De volgende bijwerkingen werden gemeld tijdens klinische studies of tijdens de routinematige behandeling van patiënten. Ze zijn gerangschikt op basis van frequentie: zeer vaak (meer dan 1 op de 10 patiënten), vaak (tussen de 1 op de 100 patiënten en 1 op de 10 patiënten), soms (tussen de 1 op de 1.000 patiënten en 1 op de 100 patiënten), zelden (tussen de 1 op de 10.000 patiënten en 1 op de 1.000 patiënten), zeer zelden (minder dan 1 op de 10.000 patiënten, inclusief incidentele meldingen.

Over het algemeen kwamen bijwerkingen vaker voor bij vrouwen dan bij mannen.
De volgende bijwerkingen komen zeer vaak voor:
Flushing (het tijdelijk rood worden van de huid in combinatie met warmtegevoel, jeuk en tintelingen).

De volgende bijwerkingen komen vaak voor:
Diarree, misselijkheid, braken, buikpijn, dyspepsie (slechte spijsvertering), jeuk, rash (rode huiduitslag).

De volgende bijwerkingen komen soms voor:
Duizeligheid, hoofdpijn, snelle of onregelmatige hartslag, kortademigheid, zweten, algemene huiduitslag, huiduitslag met hevige jeuk en vorming van bultjes (galbulten of urticaria), droge huid, pijn, zwakte, koude rillingen, oedemen (vochtophopingen). Bij bloedonderzoek: verhoging van de waarden voor o.a. nuchtere glucose (bloedsuiker), urinezuur, prothrombinetijd (bloedstolling), zie rubriek 'Wees extra voorzichtig met Niaspan'.

In zeldzame gevallen kunnen optreden:
Neusverkoudheid, verminderde glucosetolerantie, slaapproblemen, zenuwachtigheid, flauwvallen, waarnemen van kriebelingen, jeuk of tintelingen zonder dat daar aanleiding voor is (paresthesie), gezichtsstoornissen, lage bloeddruk, lage bloeddruk bij rechtop zitten, gezichtsoedeem (vocht vasthouden), huiduitslag met blaasjes, gevlekte knobbelachtige huiduitslag, beenkrampen, spierpijn, spieraandoeningen, spierzwakte, pijn op de borst, winderigheid en oprispingen.

Zeer zelden komen voor:
Overgevoeligheidsreacties, gebrek aan eetlust, (anorexia), jicht, migraine oogaandoeningen (toxische amblyopie, cystoïde maculair oedeem),
hartaandoeningen (atriale fibrillatie (hartkloppingen), andere soorten hartaritmie (onregelmatig kloppen van het hart)); flauwte, gastro-intestinale aandoeningen (activering van maagzweren; maagzweren); geelzucht (geel worden van de huid en ogen), hyperpigmentatie; donker worden van de huid (acanthosis nigricans).

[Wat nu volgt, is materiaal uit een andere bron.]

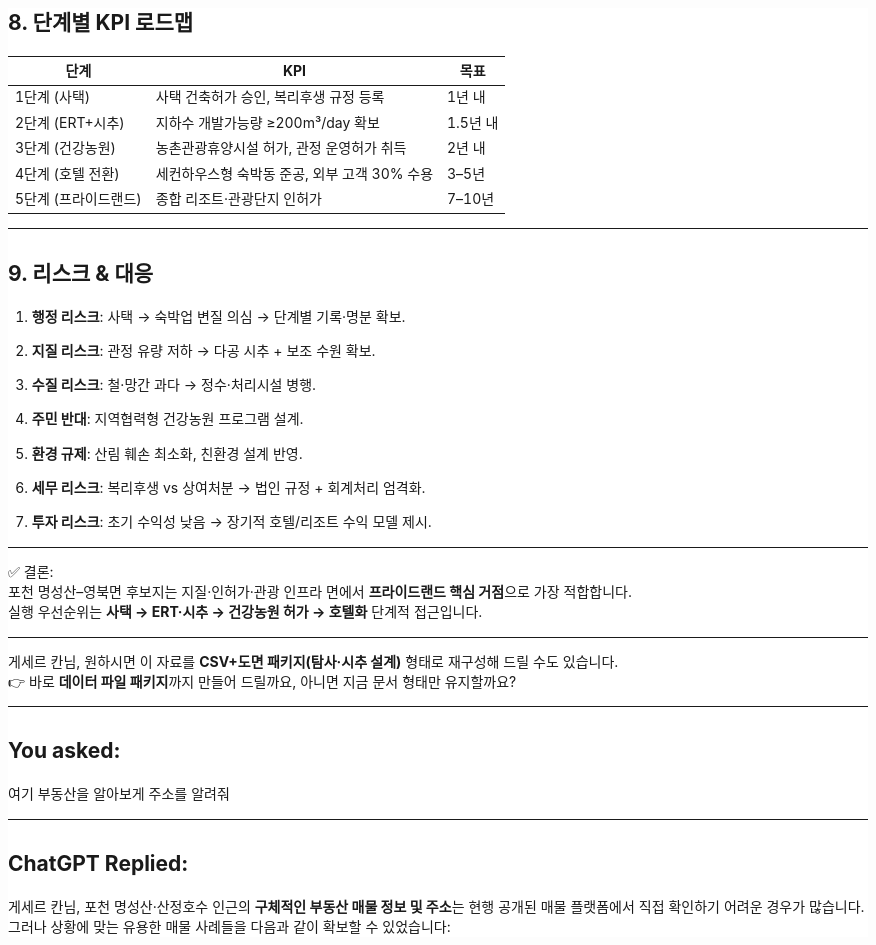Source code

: 8\. 단계별 KPI 로드맵
---------------

| 단계 | KPI | 목표 |
| --- | --- | --- |
| 1단계 (사택) | 사택 건축허가 승인, 복리후생 규정 등록 | 1년 내 |
| 2단계 (ERT+시추) | 지하수 개발가능량 ≥200m³/day 확보 | 1.5년 내 |
| 3단계 (건강농원) | 농촌관광휴양시설 허가, 관정 운영허가 취득 | 2년 내 |
| 4단계 (호텔 전환) | 세컨하우스형 숙박동 준공, 외부 고객 30% 수용 | 3–5년 |
| 5단계 (프라이드랜드) | 종합 리조트·관광단지 인허가 | 7–10년 |

* * *

9\. 리스크 & 대응
------------

1.  **행정 리스크**: 사택 → 숙박업 변질 의심 → 단계별 기록·명분 확보.
    
2.  **지질 리스크**: 관정 유량 저하 → 다공 시추 + 보조 수원 확보.
    
3.  **수질 리스크**: 철·망간 과다 → 정수·처리시설 병행.
    
4.  **주민 반대**: 지역협력형 건강농원 프로그램 설계.
    
5.  **환경 규제**: 산림 훼손 최소화, 친환경 설계 반영.
    
6.  **세무 리스크**: 복리후생 vs 상여처분 → 법인 규정 + 회계처리 엄격화.
    
7.  **투자 리스크**: 초기 수익성 낮음 → 장기적 호텔/리조트 수익 모델 제시.
    

* * *

✅ 결론:  
포천 명성산–영북면 후보지는 지질·인허가·관광 인프라 면에서 **프라이드랜드 핵심 거점**으로 가장 적합합니다.  
실행 우선순위는 **사택 → ERT·시추 → 건강농원 허가 → 호텔화** 단계적 접근입니다.

* * *

게세르 칸님, 원하시면 이 자료를 **CSV+도면 패키지(탐사·시추 설계)** 형태로 재구성해 드릴 수도 있습니다.  
👉 바로 **데이터 파일 패키지**까지 만들어 드릴까요, 아니면 지금 문서 형태만 유지할까요?

---

## You asked:

여기 부동산을 알아보게 주소를 알려줘

---

## ChatGPT Replied:

게세르 칸님, 포천 명성산·산정호수 인근의 **구체적인 부동산 매물 정보 및 주소**는 현행 공개된 매물 플랫폼에서 직접 확인하기 어려운 경우가 많습니다. 그러나 상황에 맞는 유용한 매물 사례들을 다음과 같이 확보할 수 있었습니다:
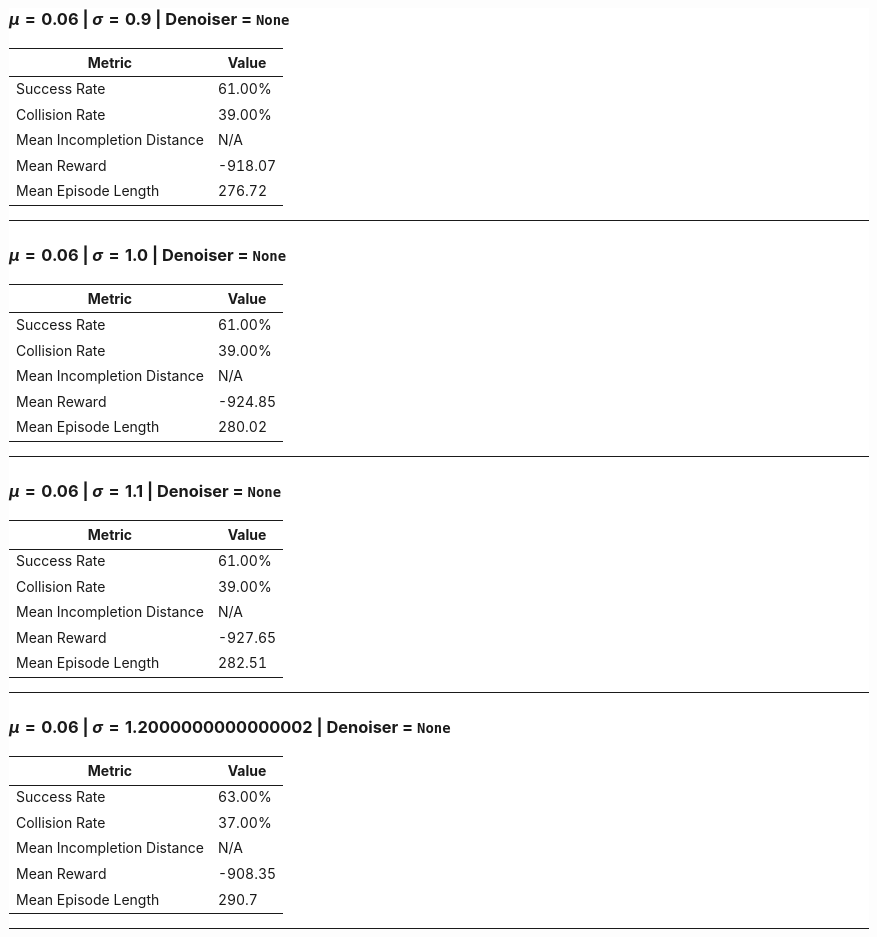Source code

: ### $\mu = 0.06$ | $\sigma = 0.9$ | Denoiser = `None`

| Metric                     | Value   |
|----------------------------|---------|
| Success Rate               | 61.00%  |
| Collision Rate             | 39.00%  |
| Mean Incompletion Distance | N/A     |
| Mean Reward                | -918.07 |
| Mean Episode Length        | 276.72  |
---

### $\mu = 0.06$ | $\sigma = 1.0$ | Denoiser = `None`

| Metric                     | Value   |
|----------------------------|---------|
| Success Rate               | 61.00%  |
| Collision Rate             | 39.00%  |
| Mean Incompletion Distance | N/A     |
| Mean Reward                | -924.85 |
| Mean Episode Length        | 280.02  |
---

### $\mu = 0.06$ | $\sigma = 1.1$ | Denoiser = `None`

| Metric                     | Value   |
|----------------------------|---------|
| Success Rate               | 61.00%  |
| Collision Rate             | 39.00%  |
| Mean Incompletion Distance | N/A     |
| Mean Reward                | -927.65 |
| Mean Episode Length        | 282.51  |
---

### $\mu = 0.06$ | $\sigma = 1.2000000000000002$ | Denoiser = `None`

| Metric                     | Value   |
|----------------------------|---------|
| Success Rate               | 63.00%  |
| Collision Rate             | 37.00%  |
| Mean Incompletion Distance | N/A     |
| Mean Reward                | -908.35 |
| Mean Episode Length        | 290.7   |
---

In geval er bij u een bijwerking optreedt die niet in de bijsluiter is vermeld of die u als ernstig ervaart, of indien een bijwerking plotseling optreedt of plotseling verergert, informeer dan uw arts of apotheker.

5. Hoe bewaart u Niaspan?

Buiten bereik en zicht van kinderen in de originele verpakking bewaren.

Niet bewaren boven 25°C.
Blister: in de orginele verpakking bewaren om tegen vocht te beschermen. Flacon: flacon goed dichthouden om tegen vocht te beschermen.
Gebruik Niaspan niet meer na de datum op de verpakking achter “niet te gebruiken na” of “exp.”

Deze bijsluiter is goedgekeurd in april 2008.